Segundo um estudioso como Antony McGrew[4] seria útil ir além das leituras mais ideológicas e infecundas para chegar a uma investigação conceitual rigorosa da globalização, sem reduzi-la simplesmente à pura lógica econômica, capaz de localizar historicamente as formas da globalização para compreender as suas dinâmicas e as interconexões espaço-temporais.

O termo globalização tem interpretações diferentes e as vezes contrastantes entre si, mas tais definições não necessariamente são alternativas, pelo contrário, a natureza complexa e as suas múltiplas dimensões levam a um mosaico de conceituações onde diferentes interpretações apresentadas como opostas podem ser, na realidade, complementares: cada uma delas ajuda a explicar um aspecto, mas não a totalidade do fenômeno. As variantes fundamentais que entendem os elementos materiais, espaço-temporais e cognitivos da globalização são tendencialmente mais orientadas à recíproca integração do que à contradição.
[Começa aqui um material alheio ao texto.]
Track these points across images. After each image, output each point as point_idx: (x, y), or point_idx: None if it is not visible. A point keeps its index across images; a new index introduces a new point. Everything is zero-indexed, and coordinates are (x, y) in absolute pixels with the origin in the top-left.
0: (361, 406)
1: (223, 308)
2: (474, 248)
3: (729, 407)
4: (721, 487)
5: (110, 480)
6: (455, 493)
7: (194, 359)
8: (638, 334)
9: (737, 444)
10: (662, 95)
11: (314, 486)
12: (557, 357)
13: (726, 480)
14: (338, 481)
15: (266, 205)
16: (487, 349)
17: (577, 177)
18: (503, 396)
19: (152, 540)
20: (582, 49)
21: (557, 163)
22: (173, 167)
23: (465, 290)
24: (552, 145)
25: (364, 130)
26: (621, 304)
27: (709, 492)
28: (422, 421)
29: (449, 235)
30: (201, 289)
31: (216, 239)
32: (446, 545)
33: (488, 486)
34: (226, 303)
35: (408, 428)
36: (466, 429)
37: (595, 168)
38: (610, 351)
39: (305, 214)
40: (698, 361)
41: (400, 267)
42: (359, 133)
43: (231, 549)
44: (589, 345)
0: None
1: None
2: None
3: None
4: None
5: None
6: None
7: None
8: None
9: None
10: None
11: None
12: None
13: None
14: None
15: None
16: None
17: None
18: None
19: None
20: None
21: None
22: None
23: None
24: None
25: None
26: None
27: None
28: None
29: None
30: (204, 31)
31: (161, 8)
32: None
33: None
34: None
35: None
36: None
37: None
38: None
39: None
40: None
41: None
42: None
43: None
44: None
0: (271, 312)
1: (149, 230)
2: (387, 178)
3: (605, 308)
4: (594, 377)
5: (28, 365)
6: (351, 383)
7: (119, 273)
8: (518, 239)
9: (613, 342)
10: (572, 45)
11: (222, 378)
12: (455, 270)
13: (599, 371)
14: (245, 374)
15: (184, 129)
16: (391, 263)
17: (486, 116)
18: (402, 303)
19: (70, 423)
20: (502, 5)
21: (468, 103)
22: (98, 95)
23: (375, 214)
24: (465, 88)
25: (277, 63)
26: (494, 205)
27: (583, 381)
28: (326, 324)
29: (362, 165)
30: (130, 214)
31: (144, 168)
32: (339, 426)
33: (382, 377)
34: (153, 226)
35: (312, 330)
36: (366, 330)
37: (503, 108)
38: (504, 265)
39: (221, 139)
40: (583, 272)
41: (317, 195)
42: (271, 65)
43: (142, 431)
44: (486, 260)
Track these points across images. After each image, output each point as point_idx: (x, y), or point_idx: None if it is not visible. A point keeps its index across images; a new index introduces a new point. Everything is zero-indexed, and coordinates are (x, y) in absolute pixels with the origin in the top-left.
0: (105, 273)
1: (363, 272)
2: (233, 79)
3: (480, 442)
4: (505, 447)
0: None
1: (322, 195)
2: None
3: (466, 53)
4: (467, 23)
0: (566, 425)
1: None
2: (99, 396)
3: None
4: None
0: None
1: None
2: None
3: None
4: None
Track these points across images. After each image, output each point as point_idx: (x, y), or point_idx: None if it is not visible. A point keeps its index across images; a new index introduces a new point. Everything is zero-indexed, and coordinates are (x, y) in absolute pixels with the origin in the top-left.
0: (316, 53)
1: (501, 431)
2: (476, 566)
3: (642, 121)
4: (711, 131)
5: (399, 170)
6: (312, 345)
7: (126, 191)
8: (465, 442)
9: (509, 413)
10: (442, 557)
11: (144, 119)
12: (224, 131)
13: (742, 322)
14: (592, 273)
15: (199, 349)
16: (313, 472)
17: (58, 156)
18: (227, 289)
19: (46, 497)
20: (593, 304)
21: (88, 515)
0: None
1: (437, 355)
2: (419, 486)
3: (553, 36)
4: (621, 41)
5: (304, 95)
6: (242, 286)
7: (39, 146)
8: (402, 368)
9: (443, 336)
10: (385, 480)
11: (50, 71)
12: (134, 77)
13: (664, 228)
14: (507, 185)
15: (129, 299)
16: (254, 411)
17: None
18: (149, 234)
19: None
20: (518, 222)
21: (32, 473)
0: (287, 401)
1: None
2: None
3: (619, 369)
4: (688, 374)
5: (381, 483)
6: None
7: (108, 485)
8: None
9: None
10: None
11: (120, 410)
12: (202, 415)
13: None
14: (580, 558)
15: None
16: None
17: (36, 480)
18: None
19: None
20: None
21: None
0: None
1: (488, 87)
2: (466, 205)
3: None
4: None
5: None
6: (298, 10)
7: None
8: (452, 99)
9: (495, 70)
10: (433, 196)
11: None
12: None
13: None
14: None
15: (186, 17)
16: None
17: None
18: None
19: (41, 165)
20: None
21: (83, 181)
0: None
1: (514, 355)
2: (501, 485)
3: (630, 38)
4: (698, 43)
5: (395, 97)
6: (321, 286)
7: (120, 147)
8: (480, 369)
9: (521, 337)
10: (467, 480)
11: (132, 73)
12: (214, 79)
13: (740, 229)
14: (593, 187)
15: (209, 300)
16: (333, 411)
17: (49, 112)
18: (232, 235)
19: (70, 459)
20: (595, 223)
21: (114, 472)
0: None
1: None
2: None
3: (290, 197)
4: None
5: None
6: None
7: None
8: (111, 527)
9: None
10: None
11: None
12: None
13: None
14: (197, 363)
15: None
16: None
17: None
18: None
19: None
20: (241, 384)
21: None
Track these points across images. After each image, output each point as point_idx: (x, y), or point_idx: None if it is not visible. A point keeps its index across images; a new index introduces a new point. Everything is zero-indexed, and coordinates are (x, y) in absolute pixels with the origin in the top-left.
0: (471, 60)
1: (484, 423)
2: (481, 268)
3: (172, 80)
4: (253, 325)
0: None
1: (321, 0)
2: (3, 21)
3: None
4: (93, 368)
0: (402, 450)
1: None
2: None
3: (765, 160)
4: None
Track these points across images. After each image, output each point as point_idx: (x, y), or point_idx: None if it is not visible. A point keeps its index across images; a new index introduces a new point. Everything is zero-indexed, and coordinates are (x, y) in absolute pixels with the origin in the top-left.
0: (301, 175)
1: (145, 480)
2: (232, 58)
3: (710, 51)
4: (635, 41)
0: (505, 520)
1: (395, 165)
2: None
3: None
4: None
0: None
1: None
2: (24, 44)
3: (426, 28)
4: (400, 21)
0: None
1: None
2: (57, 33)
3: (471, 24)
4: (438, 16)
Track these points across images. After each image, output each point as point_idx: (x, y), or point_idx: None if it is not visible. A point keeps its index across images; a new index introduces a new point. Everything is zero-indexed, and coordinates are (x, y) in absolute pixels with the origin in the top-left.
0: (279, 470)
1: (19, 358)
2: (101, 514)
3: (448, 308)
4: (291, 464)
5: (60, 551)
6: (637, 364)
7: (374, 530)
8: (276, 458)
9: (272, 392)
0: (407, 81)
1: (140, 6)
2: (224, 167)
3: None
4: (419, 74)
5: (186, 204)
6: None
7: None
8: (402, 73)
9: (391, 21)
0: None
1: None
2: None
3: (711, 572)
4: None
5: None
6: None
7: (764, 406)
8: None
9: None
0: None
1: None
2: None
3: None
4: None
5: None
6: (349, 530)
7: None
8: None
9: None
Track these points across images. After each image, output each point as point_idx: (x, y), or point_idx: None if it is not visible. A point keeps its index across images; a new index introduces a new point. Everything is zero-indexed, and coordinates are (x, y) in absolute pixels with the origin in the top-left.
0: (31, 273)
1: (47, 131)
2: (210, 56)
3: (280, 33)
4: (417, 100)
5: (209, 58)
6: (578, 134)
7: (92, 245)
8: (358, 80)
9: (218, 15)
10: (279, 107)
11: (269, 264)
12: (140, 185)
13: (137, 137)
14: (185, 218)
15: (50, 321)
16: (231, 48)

Antes de mais nada, para McGrew, a globalização não é simplesmente uma mudança em extensão e tamanho das relações e das atividades sociais, mas envolve uma ampla reorganização e rearticulação do poder econômico, político, militar e cultural. Em segundo lugar, contrariamente à vertente que apresenta este fenômeno como algo totalmente novo e original, ele sublinha a sua natureza processual e a origem histórica que não é recente.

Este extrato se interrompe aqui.